§ 19-14.3-3.7. Mandated compliance programs and monitoring.
(a) An applicant, before submitting an application, shall create and, during licensure, maintain in a record, policies and procedures for:
(1) An information-security and operational-security program;
(2) A business-continuity program;
(3) A disaster-recovery program;
(4) An anti-fraud program;
(5) An anti-money-laundering program; and
(6) A program to ensure compliance with the Bank Secrecy Act and the USA Patriot Act.
(b) A licensee’s information-security and operational-security policy must include reasonable and appropriate administrative, physical, and technical safeguards to protect the confidentiality, integrity, and availability of any non-public personal information or currency transmission it receives, maintains, or transmits.
(c) A licensee is not required to file with the department a copy of a report it makes to a federal authority unless the department specifically requires filing.
(d) After the policies and procedures required under this section are created by the licensee and approved by the department, the licensee shall engage a responsible individual with adequate authority and experience to monitor each policy and procedure, recommend changes as desirable, and enforce it.
(e) A licensee may:
(1) Request advice from the department as to compliance with this section; and
(2) With the department’s approval, outsource functions, other than compliance, required under this section.
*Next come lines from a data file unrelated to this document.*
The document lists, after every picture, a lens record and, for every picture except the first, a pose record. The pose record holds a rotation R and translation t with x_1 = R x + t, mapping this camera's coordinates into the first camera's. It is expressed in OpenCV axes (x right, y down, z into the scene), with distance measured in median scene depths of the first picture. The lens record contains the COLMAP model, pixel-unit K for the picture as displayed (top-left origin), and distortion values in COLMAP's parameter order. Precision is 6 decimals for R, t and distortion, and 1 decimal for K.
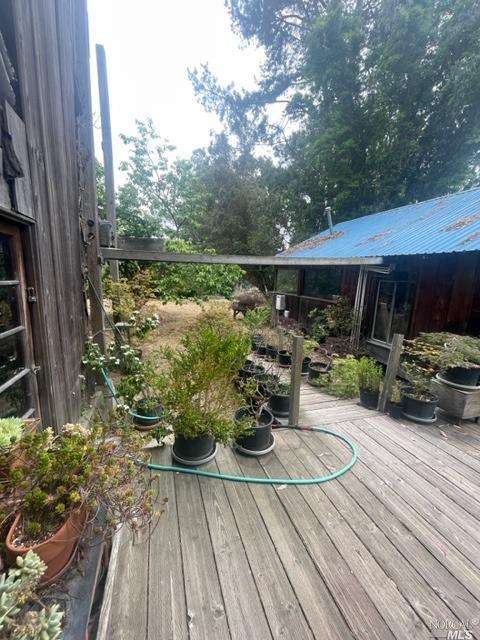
lens RADIAL K [[257.0, 0, 236.9], [0, 257.0, 319.7], [0, 0, 1]] dist [-0.003203, 0.000735]
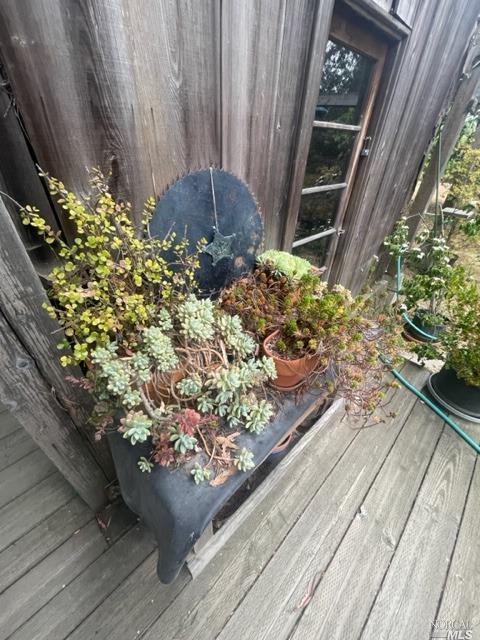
lens RADIAL K [[257.0, 0, 238.3], [0, 257.0, 321.9], [0, 0, 1]] dist [-0.003203, 0.000735]
pose [[0.456706, 0.507739, -0.730493, -0.023276], [-0.168633, 0.855654, 0.489304, 0.056348], [0.873489, -0.100283, 0.476404, 0.089388]]
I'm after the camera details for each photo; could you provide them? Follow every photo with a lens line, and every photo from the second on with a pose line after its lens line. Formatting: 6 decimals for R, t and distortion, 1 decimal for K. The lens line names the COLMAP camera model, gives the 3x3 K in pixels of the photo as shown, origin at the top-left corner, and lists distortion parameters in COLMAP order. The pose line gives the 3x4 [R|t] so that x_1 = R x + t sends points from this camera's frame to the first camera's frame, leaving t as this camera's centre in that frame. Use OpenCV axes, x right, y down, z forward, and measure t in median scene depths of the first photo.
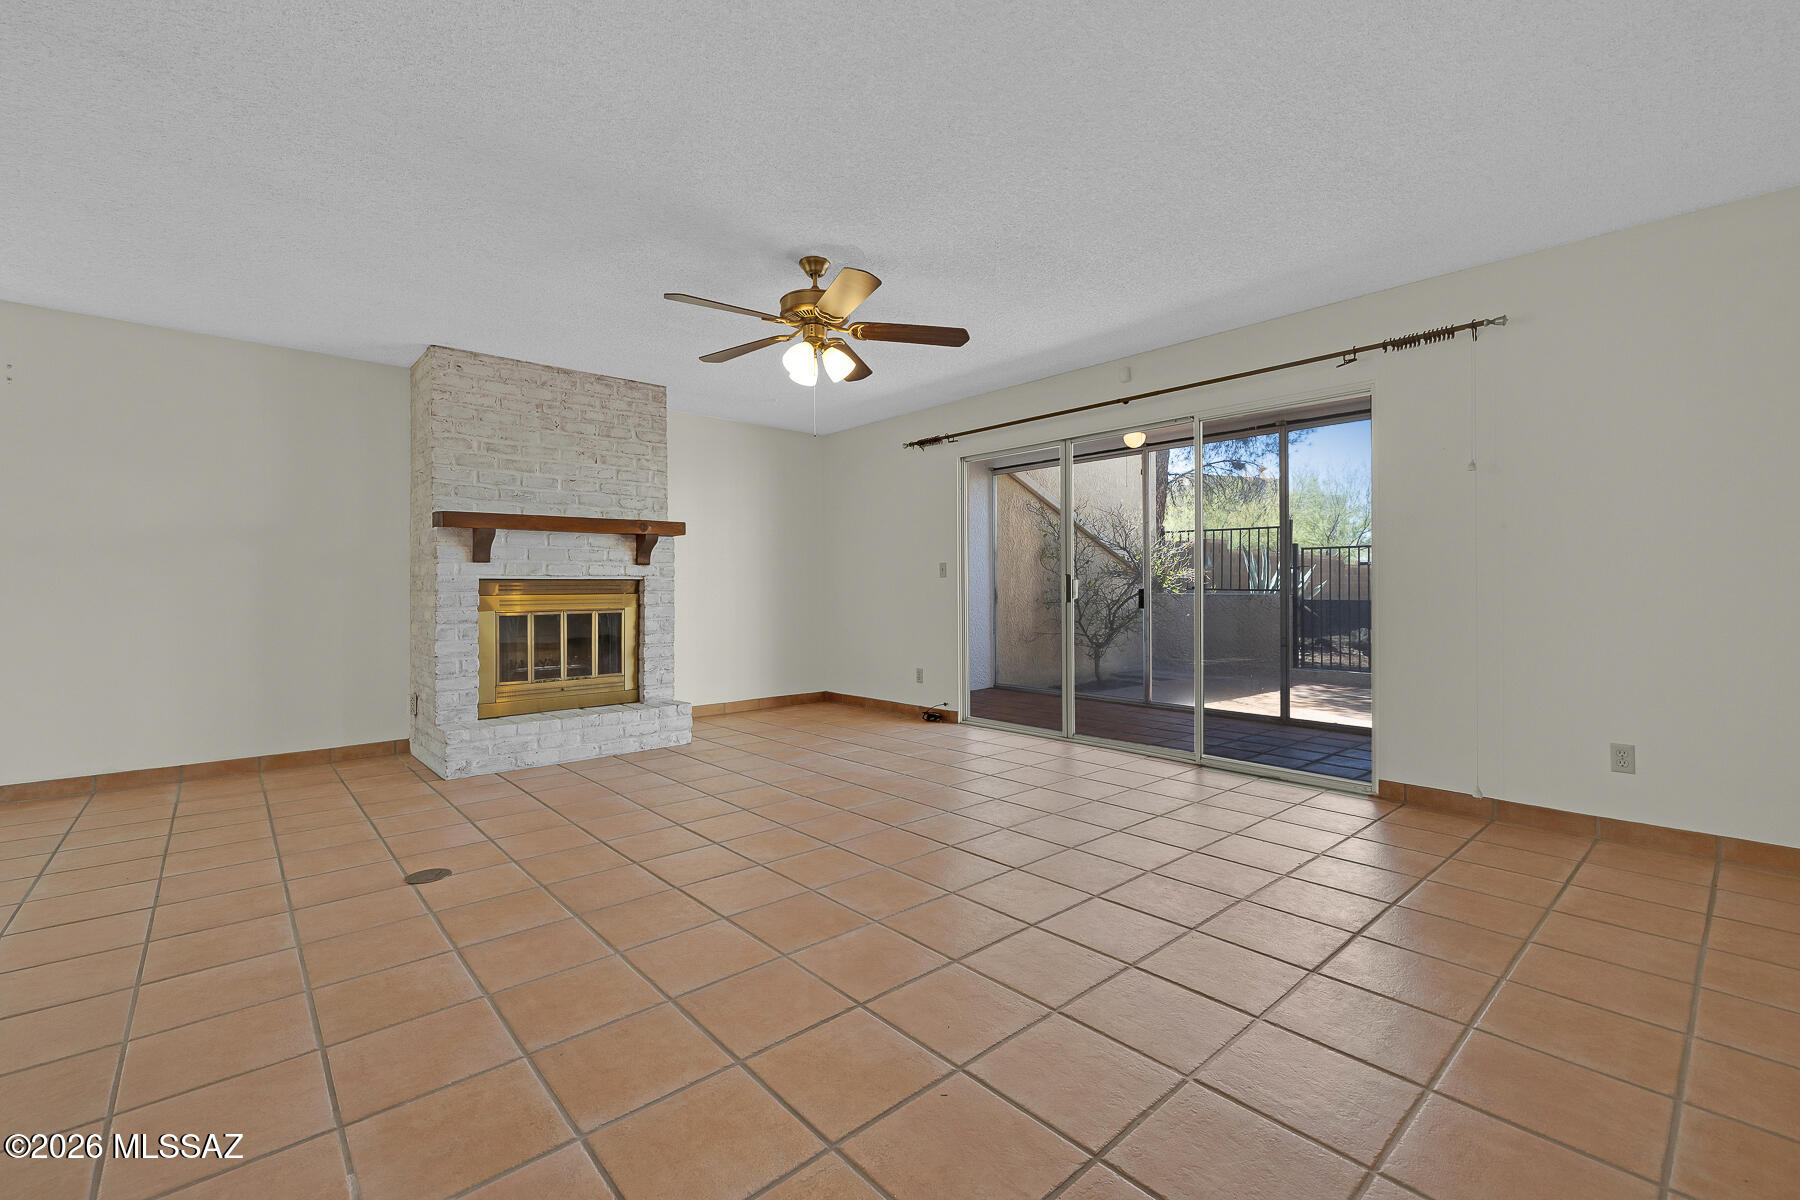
lens RADIAL K [[778.6, 0, 893.2], [0, 778.6, 593.0], [0, 0, 1]] dist [0.002846, -0.000389]
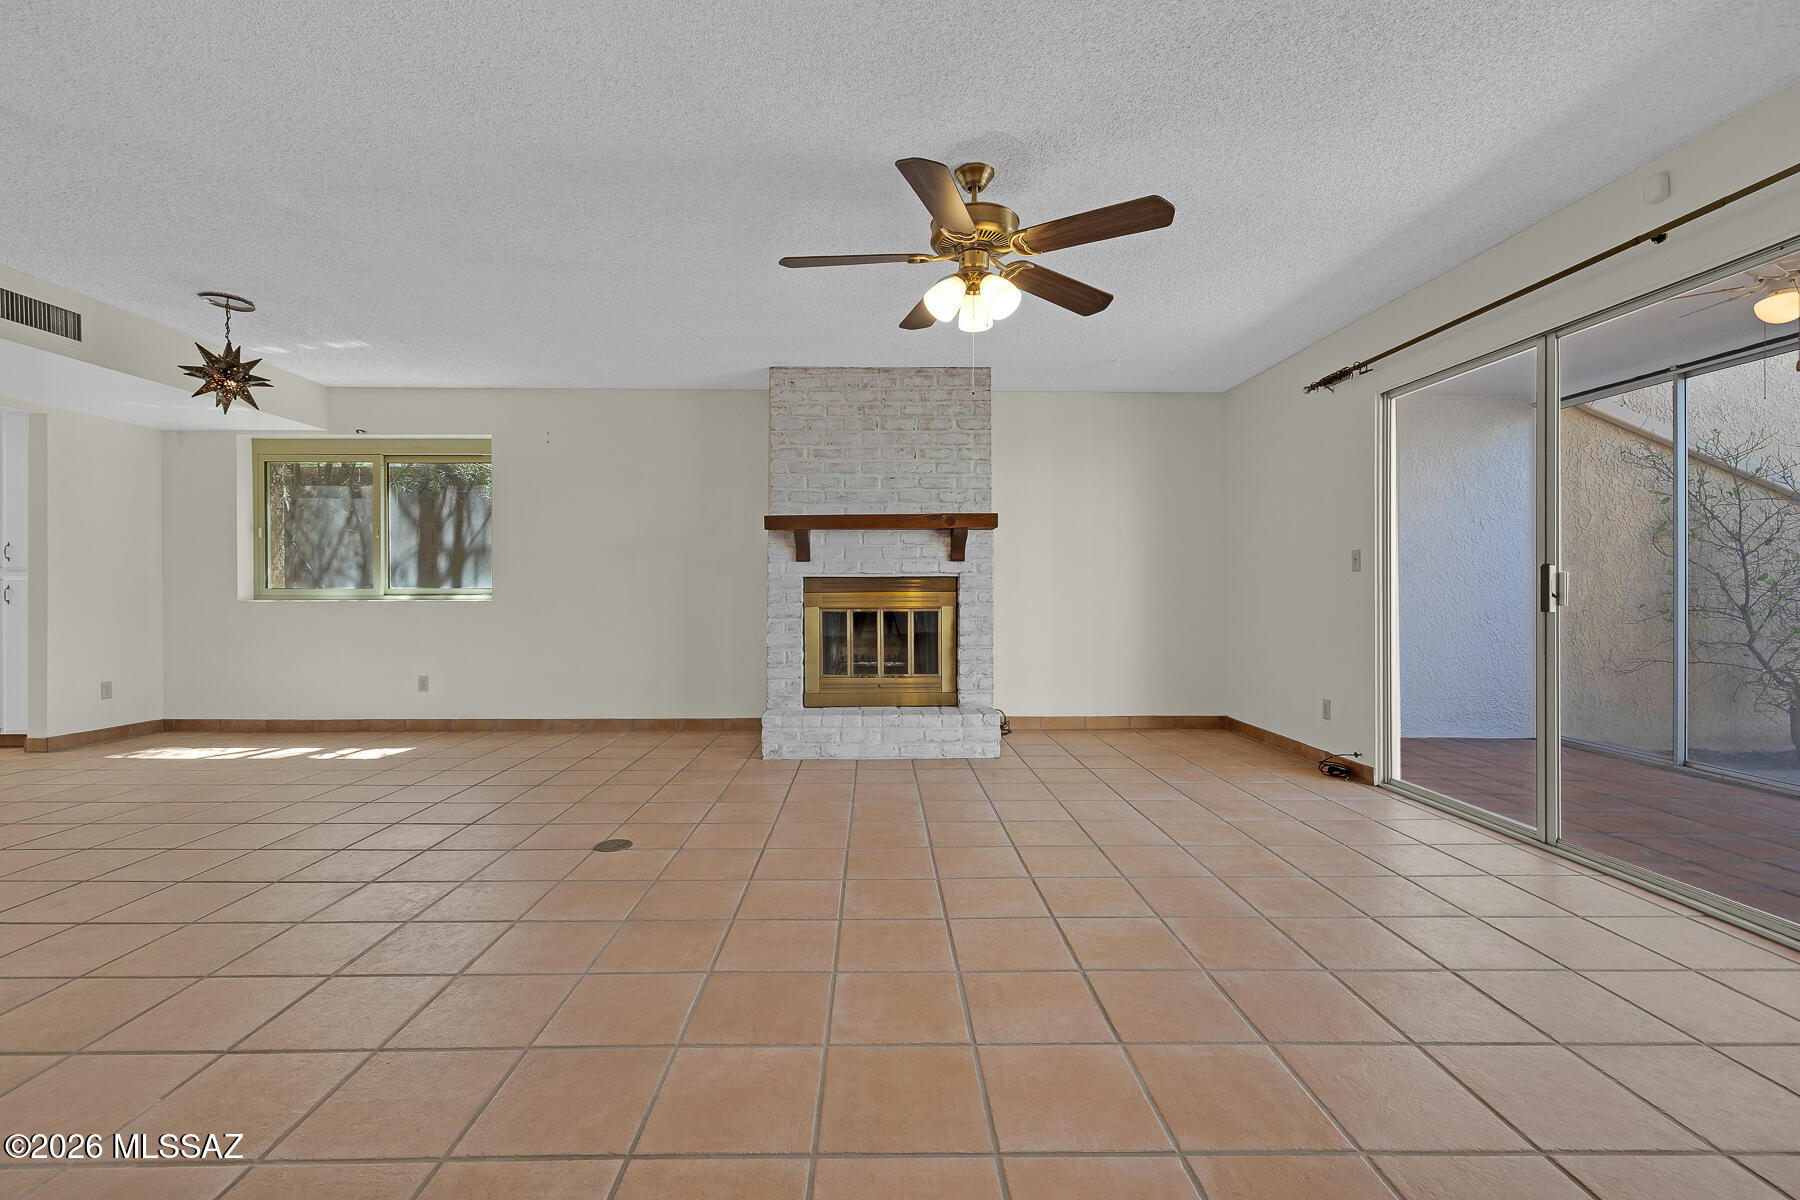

(f) Failure of a particular policy or procedure adopted under this section to meet its goals in a particular instance is not a ground for liability of the licensee if the policy or procedure was created, implemented, and monitored properly. Repeated failures of a policy or procedure are evidence that the policy or procedure was not created or implemented properly.
History of Section.
P.L. 2019, ch. 226, § 4; P.L. 2019, ch. 246, § 4.